Don’t overimprove your home. “When purchasing a home in need of upgrades, be careful not to overimprove for the neighborhood,” says Emily Restifo, a real estate agent in New Canaan, CT. “While buyers may appreciate the nickel faucets and the high-end finishes, they will not pay for them beyond the value of the area.”
Time your home sale with your next home purchase. “Buying and selling a home at the same time can be a scary task,” says Jason Knee. “Timing is important, and having a seasoned real estate agent will prove to be valuable here. Often, they will negotiate on your behalf to give you time to vacate your home after selling. This certainly makes the moving process a little easier.”
Your 40s: Reassess your needs
Focus on your lifestyle, not your age. “Buyers in their 40s have tough decisions depending on where they are in their stage of life,” says Garrison. “I have worked with 41-year-old buyers who have a 3-year-old at home, and 49-year-old buyers that have a teenager ready to start searching for colleges. Both have drastically different current and future budgets for home buying.” Bottom line? Your real estate decisions in your 40s should reflect your needs right now. But if you have teenagers, suggests Garrison, “Consider a smaller property, as you may be an empty nester sooner than you think.”
Don’t assume it’s too early to downsize. If you have young children, this might not resonate with you, but for many 40-somethings, the empty-nest phase is right around the corner. “A lot of people this age are busy, enjoy traveling, and don’t want to be consumed with a lot of home and yard maintenance,” says Lisa Sinn, a real estate agent with Keller Williams in San Antonio, TX. “Generally, when people downsize, their mortgage payments are lower and so are their monthly expenses. That frees up money for lifestyle upgrades, traveling, saving for retirement, etc.”
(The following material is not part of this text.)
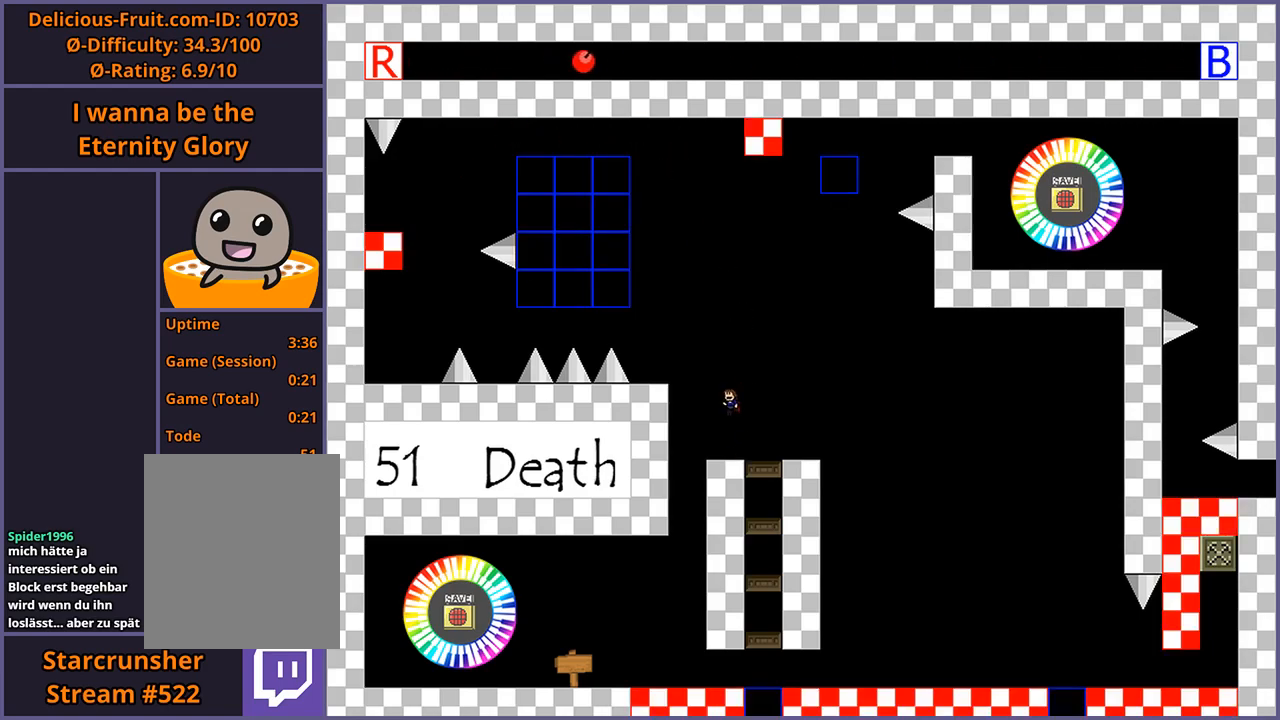
{"keys": [], "events": [[140, "shift_l", "up"], [200, "shift_l", "down"], [260, "shift_l", "up"], [440, "left", "up"]]}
Get serious about paying off that mortgage. “Shorter-term loans tend to be more appropriate for those in their 40s and beyond,” says Knee. “If most of the major life expenses are behind you, it may make sense to start paying your home off sooner.” Knee urges not to forget that having a mortgage does provide tax benefits, though. Be sure to speak with a financial adviser to find out the implications of early payoff. “In some cases, paying your loan off too soon might not be the right fit for you,” he says.
Consider investing in real estate. If you can afford to buy a second home in a resort area, renting it out can generate additional income and an opportunity to enjoy the property yourself. With apps, websites, and social media, managing and marketing vacation properties is easier than ever, says Kelczewski. But don’t take on a second property if it means putting less cash toward retirement.